Side yard and the front yard have old fashioned mock oranges and slightly newer evergreens. We put in a new sidewalk in the spot the old slate sidewalk had been laid in 1871. Most visitors drive, now, though, and here in the country people always come to the back door.

I am pretty interested in the people around here, for there is a lot to deal with so close to Lake Erie and the Alleghenies. We have the cold from those Appalachian foothills and the lake effect snow from the Great Lakes. We have the shale and gravel and poor soil that the glacier left us. The farms are mostly wilding themselves, the industry the lakes and railroads brought mostly rusted out, the population moved for work or warmth. I am interested in the people that moved back, that moved in, that did not leave.

I wrote:

Nobody around here liked the warm winter, the lack of snow. The grapes, even the hardy concords, could develop buds too soon. The sap could stop running. When the heavy snow came neighbors reinstalled their snow plows on their pick-ups without a gripe.

This was true last year. This year, the snow came and stayed and no one took off their snow plows. We have the snow shovels still leaning against the back porch.

I wrote:

The kids embraced their snow days. And the sap came back, fresh and sweet! Saturday at the farmer’s market Tom handed me a sip of new made maple syrup. “It’s as sweet and clear as the early syrup of the season” he said, flushed with pleasure.

I am pretty sure people love the winter. They are proud of their survival and their toughness. I try to savor that, to capture that, in what I am writing.

I like to cook and these last few months are the first time in 50 years that cooking for two is the cooking I get to do. Kids are off and away with kitchens and recipes and skills and families of their own. I like pulling out my old recipes, though, and my mother’s and my grandmother.s’ I have their cookbooks and my cook books and a lot of old cookbooks to pull a recipe from. Merv doesn’t mind a little adventure.

I find that memory and food go together like butter and syrup. My maple syrup friend and his best grade B syrup I bought a year ago, and last week too. So I wrote:

It’s pretty clear I have to make Pancakes for breakfast. The world abounds with wonderful pancake recipes, which is as it should be. But mine has been tested on kids, grandchildren and friends for just about a half a century, so that is the one I will use. You can make them with a toddler on the hip!
Nana’s pancakes
1/4 cup old fashioned oatmeal
3/4 cup whole wheat flour
1 teaspoon baking powder
1/4 teaspoon baking soda
1 egg
1 cup yogurt
Pulverize the oatmeal in a blender, then add the dry ingredients and buzz briefly. Lightly beat the egg in a bowl with the yogurt, then add the dry ingredients. Mix gently with a fork. Heat a griddle to medium high and fry in a little butter. (This recipe can be made in huge batches. Just keep the proportions the same. Feel free to subtitle any sour milk product for the yogurt, and you can dilute it by half with sweet milk if you need to.)
I am frying some bacon to serve by the side for Merv. It came from a farmer who lives just outside of town.

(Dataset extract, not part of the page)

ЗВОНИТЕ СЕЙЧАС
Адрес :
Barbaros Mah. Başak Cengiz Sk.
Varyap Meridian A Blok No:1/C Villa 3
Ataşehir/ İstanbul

This morning, though, I made french toast for Merv and me. A happy breakfast. I don’t mind cooking without a toddler on the hip, which is good, because the youngest grandchild has graduated from hip bouncing and is ready for stirring and measuring. We will do that this summer.

Judge, sweet yellow lab, is back from his walk up town. He is dreaming, of food, I think, for his sighs are happy too.